====== Material supplied ======

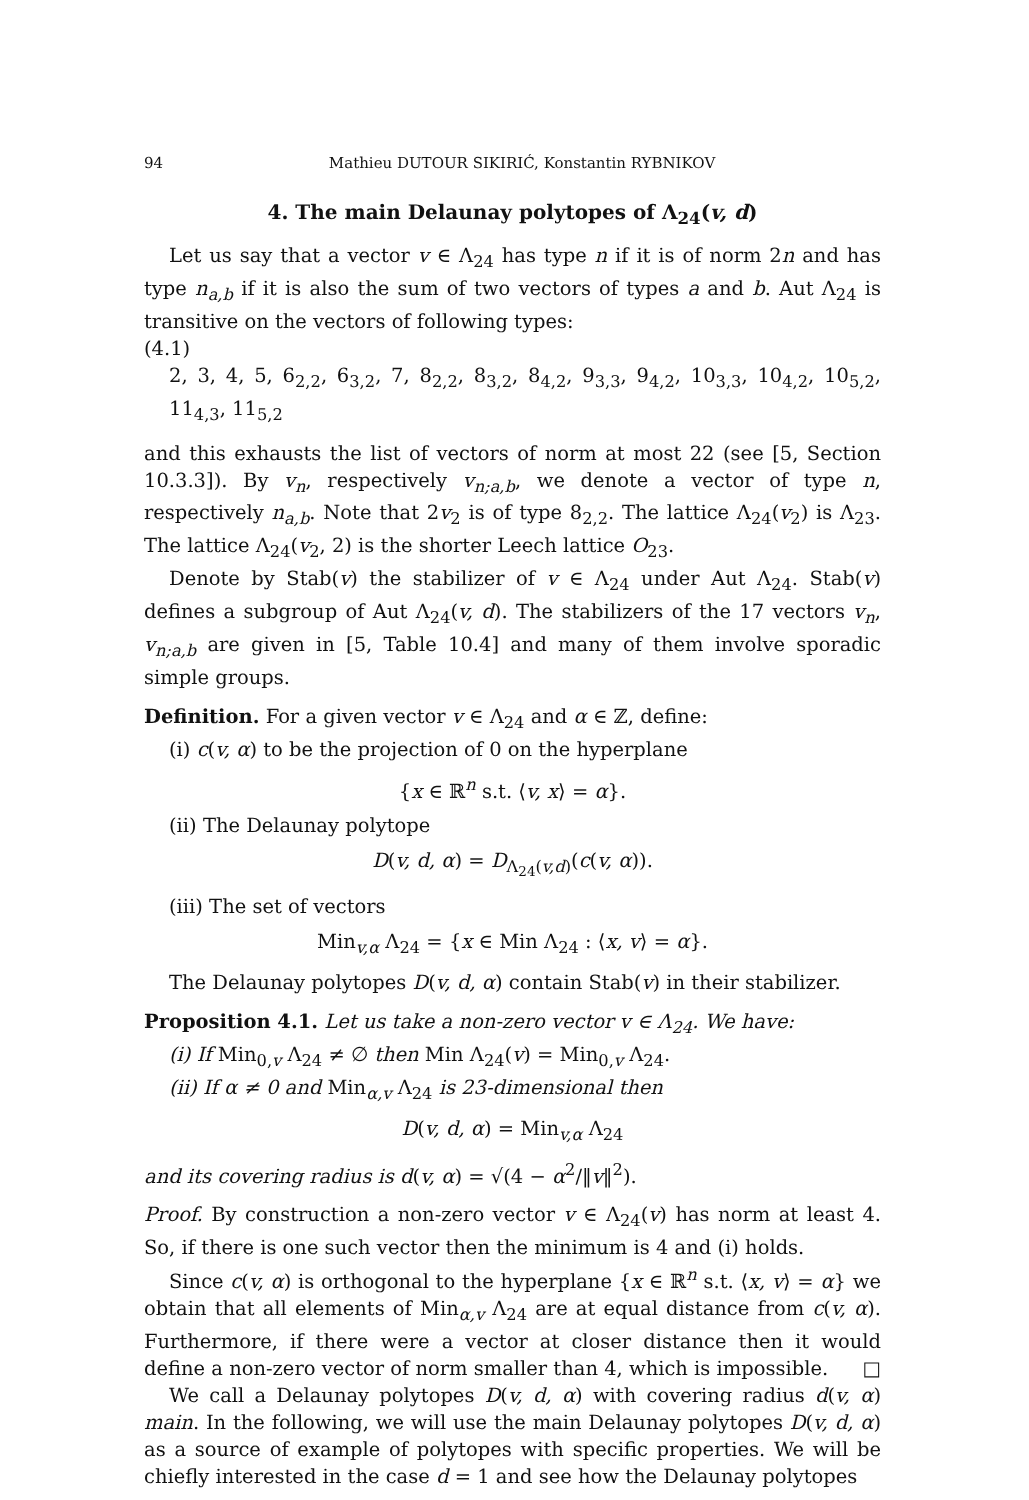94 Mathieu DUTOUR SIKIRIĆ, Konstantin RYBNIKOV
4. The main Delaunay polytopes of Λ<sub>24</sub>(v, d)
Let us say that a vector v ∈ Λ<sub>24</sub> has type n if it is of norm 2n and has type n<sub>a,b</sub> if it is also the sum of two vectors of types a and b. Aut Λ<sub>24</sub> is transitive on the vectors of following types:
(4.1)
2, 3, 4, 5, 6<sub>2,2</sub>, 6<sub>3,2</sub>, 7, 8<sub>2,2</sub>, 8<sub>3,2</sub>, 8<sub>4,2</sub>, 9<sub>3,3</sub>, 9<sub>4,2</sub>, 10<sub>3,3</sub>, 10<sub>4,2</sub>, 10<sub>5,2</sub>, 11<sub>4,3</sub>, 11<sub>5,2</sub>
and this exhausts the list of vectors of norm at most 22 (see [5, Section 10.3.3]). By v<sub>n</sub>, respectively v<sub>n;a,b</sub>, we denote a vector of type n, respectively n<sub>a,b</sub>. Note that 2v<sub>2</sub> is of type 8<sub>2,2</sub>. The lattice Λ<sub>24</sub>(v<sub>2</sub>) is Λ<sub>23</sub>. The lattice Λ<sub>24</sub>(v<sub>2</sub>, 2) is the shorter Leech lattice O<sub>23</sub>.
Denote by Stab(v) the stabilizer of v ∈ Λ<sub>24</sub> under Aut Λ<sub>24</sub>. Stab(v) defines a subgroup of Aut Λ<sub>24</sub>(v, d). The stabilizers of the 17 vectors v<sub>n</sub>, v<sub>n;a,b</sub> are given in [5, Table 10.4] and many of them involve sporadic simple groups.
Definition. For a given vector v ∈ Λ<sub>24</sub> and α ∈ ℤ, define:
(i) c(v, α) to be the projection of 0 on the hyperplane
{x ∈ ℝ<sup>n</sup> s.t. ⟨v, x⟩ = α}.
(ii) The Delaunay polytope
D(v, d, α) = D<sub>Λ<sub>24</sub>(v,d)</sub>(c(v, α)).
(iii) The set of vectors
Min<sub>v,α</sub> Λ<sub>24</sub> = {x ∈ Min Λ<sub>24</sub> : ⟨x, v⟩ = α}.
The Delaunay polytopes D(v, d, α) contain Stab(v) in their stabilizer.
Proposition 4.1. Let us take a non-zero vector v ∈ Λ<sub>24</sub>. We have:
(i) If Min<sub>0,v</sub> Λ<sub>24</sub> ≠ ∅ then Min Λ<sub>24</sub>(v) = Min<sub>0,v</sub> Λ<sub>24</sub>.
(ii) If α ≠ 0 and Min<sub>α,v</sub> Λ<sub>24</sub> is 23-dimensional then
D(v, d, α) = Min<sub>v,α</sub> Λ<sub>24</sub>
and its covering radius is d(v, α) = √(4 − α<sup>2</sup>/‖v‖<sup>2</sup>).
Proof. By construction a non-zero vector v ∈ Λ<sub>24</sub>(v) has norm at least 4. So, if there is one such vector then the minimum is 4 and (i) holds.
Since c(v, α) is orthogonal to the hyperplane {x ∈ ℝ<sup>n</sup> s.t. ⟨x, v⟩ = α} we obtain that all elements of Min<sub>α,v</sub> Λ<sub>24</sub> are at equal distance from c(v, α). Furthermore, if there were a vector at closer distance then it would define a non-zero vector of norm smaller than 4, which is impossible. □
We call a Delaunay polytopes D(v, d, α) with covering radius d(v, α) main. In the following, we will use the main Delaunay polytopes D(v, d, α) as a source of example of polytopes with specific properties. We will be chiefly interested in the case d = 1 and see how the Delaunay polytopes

======

Instructions to follow
Go through the material above and return each line that holds the word "following".

Written solution
Let us say that a vector v ∈ Λ<sub>24</sub> has type n if it is of norm 2n and has type n<sub>a,b</sub> if it is also the sum of two vectors of types a and b. Aut Λ<sub>24</sub> is transitive on the vectors of following types:
We call a Delaunay polytopes D(v, d, α) with covering radius d(v, α) main. In the following, we will use the main Delaunay polytopes D(v, d, α) as a source of example of polytopes with specific properties. We will be chiefly interested in the case d = 1 and see how the Delaunay polytopes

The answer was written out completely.